**Work order**:
An exact copy of every entry is required, without the pictures.

**Information provided**:

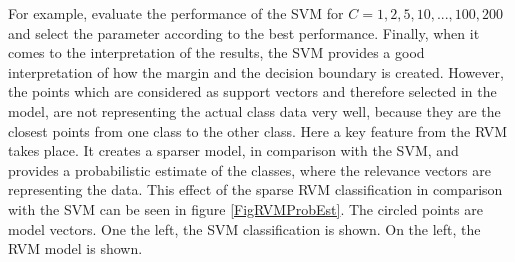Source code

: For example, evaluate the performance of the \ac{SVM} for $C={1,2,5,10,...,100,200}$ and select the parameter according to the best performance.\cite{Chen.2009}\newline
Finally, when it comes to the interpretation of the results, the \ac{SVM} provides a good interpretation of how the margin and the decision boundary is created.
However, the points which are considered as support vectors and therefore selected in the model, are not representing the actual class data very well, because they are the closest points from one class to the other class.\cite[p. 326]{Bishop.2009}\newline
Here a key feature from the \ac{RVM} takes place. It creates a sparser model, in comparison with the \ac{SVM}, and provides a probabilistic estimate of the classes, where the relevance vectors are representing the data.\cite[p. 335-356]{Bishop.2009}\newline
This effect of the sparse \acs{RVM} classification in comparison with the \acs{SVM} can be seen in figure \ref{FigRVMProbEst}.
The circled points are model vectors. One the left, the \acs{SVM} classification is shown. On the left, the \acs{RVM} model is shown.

**Answer below**:
Source code

: For example, evaluate the performance of the \ac{SVM} for $C={1,2,5,10,...,100,200}$ and select the parameter according to the best performance.\cite{Chen.2009}\newline
Finally, when it comes to the interpretation of the results, the \ac{SVM} provides a good interpretation of how the margin and the decision boundary is created.
However, the points which are considered as support vectors and therefore selected in the model, are not representing the actual class data very well, because they are the closest points from one class to the other class.\cite[p. 326]{Bishop.2009}\newline
Here a key feature from the \ac{RVM} takes place. It creates a sparser model, in comparison with the \ac{SVM}, and provides a probabilistic estimate of the classes, where the relevance vectors are representing the data.\cite[p. 335-356]{Bishop.2009}\newline
This effect of the sparse \acs{RVM} classification in comparison with the \acs{SVM} can be seen in figure \ref{FigRVMProbEst}.
The circled points are model vectors. One the left, the \acs{SVM} classification is shown. On the left, the \acs{RVM} model is shown.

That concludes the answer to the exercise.